╭──

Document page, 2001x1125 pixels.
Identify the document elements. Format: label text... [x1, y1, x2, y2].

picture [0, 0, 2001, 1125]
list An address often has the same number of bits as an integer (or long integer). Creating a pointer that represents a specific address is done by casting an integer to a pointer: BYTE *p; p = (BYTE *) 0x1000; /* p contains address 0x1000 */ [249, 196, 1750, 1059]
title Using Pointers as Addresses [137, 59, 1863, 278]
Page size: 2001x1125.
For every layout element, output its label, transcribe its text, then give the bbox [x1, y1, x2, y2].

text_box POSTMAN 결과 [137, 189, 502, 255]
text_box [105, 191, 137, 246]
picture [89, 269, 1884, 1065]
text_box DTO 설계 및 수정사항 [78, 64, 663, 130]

╰──

WRITTEN TASK
Write out the entries above word for word.

TASK RESPONSE
Document page, 2001x1125 pixels.
Identify the document elements. Format: label text... [x1, y1, x2, y2].

picture [0, 0, 2001, 1125]
list An address often has the same number of bits as an integer (or long integer). Creating a pointer that represents a specific address is done by casting an integer to a pointer: BYTE *p; p = (BYTE *) 0x1000; /* p contains address 0x1000 */ [249, 196, 1750, 1059]
title Using Pointers as Addresses [137, 59, 1863, 278]
Page size: 2001x1125.
For every layout element, output its label, transcribe its text, then give the bbox [x1, y1, x2, y2].

text_box POSTMAN 결과 [137, 189, 502, 255]
text_box [105, 191, 137, 246]
picture [89, 269, 1884, 1065]
text_box DTO 설계 및 수정사항 [78, 64, 663, 130]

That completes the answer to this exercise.